On parle maintenant d’une loi pour « conforter les principes de République », Pourquoi pas les « réconforter » comme on le dit pour un malade ? C’est l’aveu que ces principes ne sont pas solides et donc déjà une victoire de la partie adversaire. Comme toujours dans la politique gouvernementale à l’égard de l’islam, nous sommes dans les grands principes et l’imprécision, là où il faudrait être précis : la « Charte des principes de l’islam de France », qui complète la loi en reste aussi aux généralités, et , comme elle contient des absurdités telle que « l’égalité-femme homme est un principe fondamental attesté par le Coran », sa crédibilité est faible.
L’islam n’est pas fait de principes fondamentaux mais de codes tâtillons réglant la vie publique et la vie privée en détail. Plutôt que d’emphatiques proclamations de principe, il aurait mieux valu à mon sens une prise de positon claire et précise d’Etat pour dire aux musulmans ce qui est compatible avec les lois de la république et ce qui ne l’est pas. On le fait un peu avec l’interdiction faite aux médecins de délivrer des certificats de virginité : c’est bien le moins ! Sur la polygamie, la loi reste ambiguë : elle permet certes de refuser ou retirer un titre de séjour aux polygames (mais le fera-t-on ?), elle réserve la pension de réversion à la première épouse mais reconnait aux autres la qualité de « conjointes » ; et tout cela « sous réserve des engagements internationaux de la France », donc de la jurisprudence des Cours européennes qui est ce que l’on sait.
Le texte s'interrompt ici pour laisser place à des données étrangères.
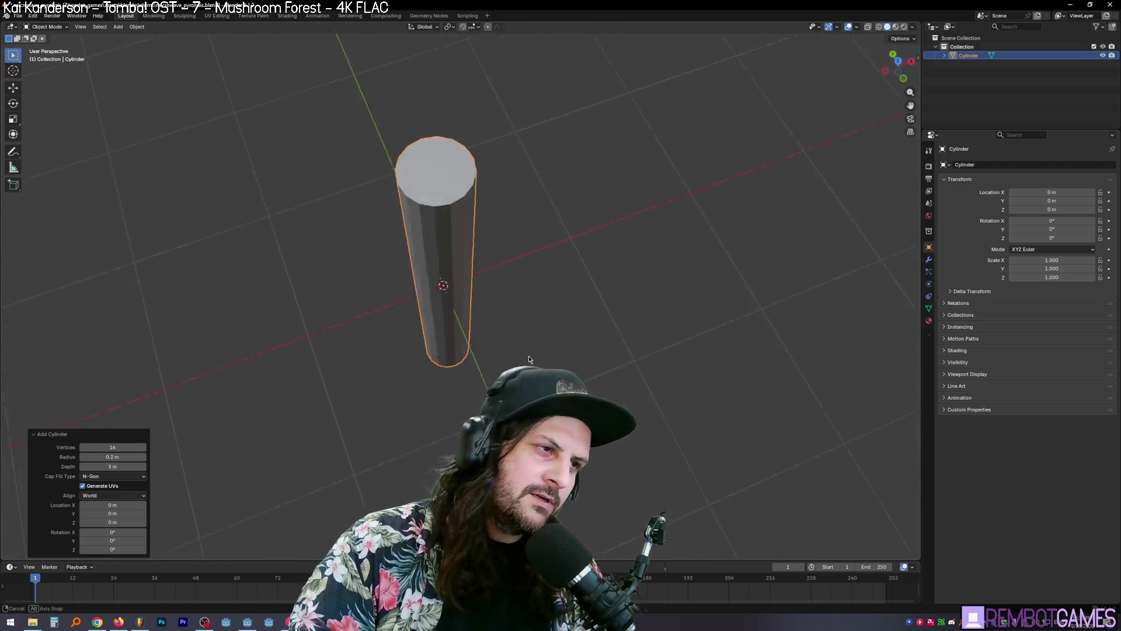
left_click(120, 466)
Théoriquement, la loi permet d’interdire le voile aux mères de famille accompagnantes « collaboratrices du service public » mais c’est flou et, comme on sait, Macron l’a déjà concédé. Quand je dis qu’il faudrait moins de principes et plus de précisions, je pense que l’Etat pourrait dire par exemple « la viande de porc ne sera pas imposée aux enfants musulmans dans les cantines, mais hors de question de leur réserver une vaisselle qui n’aurait pas été utilisée par les mécréants » comme le dit la Loi islamique. Ou encore : le hijab est interdit dans les lycées mais permis dans les universités. D’accord pour ne pas laisser entrer les caricatures de Mahomet à l’école, par respect des consciences, mais cependant la théorie de l’évolution, qui est scientifique, sera enseignée etc. Or nous n’avons rien de tout cela : on n’a même pas osé par exemple interdire par exemple de voiler les fillettes dans la rue, ce que nous trouvons choquant.
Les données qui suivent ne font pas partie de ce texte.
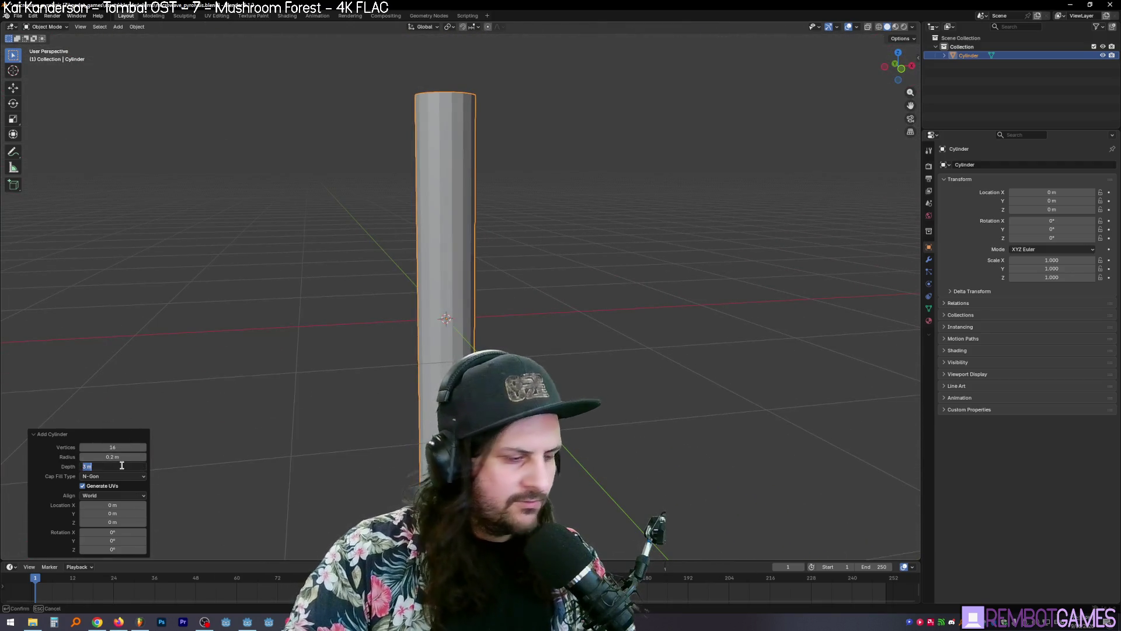
type("2.5")
key("Return")
middle_click_drag(632, 385, 605, 525)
- « Bien d’avantage qu’une simple modalité d’organisation des pouvoirs, la République représente un projet » nous explique le législateur pour présenter l’exposé des motifs de son projet de loi. De quel projet s’agit-il ?
Renan disait que « l’existence d’une nation est un plébiscite de tous les jours »., donc une approbation, sinon un projet. Mais il a dit aussi que ses membres « sont un même peuple lorsqu’ils ont une communauté d’idées, d’intérêts, d’affections, de souvenirs et d’espérances. » Je n’accorde pas pour ma part, je vous l’ai dit, et les musulmans non plus d’ailleurs, beaucoup d’intérêt à ces formules sans contenu précis. Projet commun, pourquoi pas ? A condition qu’il laisse sa place au jeu démocratique, et laisse un large espace aux choix individuels.
- On emploie beaucoup le mot de « neutralisation ». Au nom du principe de la neutralité de l’Etat, ne risque-t-on pas de voir se créer un mouvement de neutralisation de la société, en transformant en délit toutes coutumes ou toute liberté chrétienne (les crèches, les fêtes publiques, Jeanne à Orléans, les messes durant les férias dans le sud) ? Le but du législateur n’apparaît-il pas comme la promotion d’un athéisme social ?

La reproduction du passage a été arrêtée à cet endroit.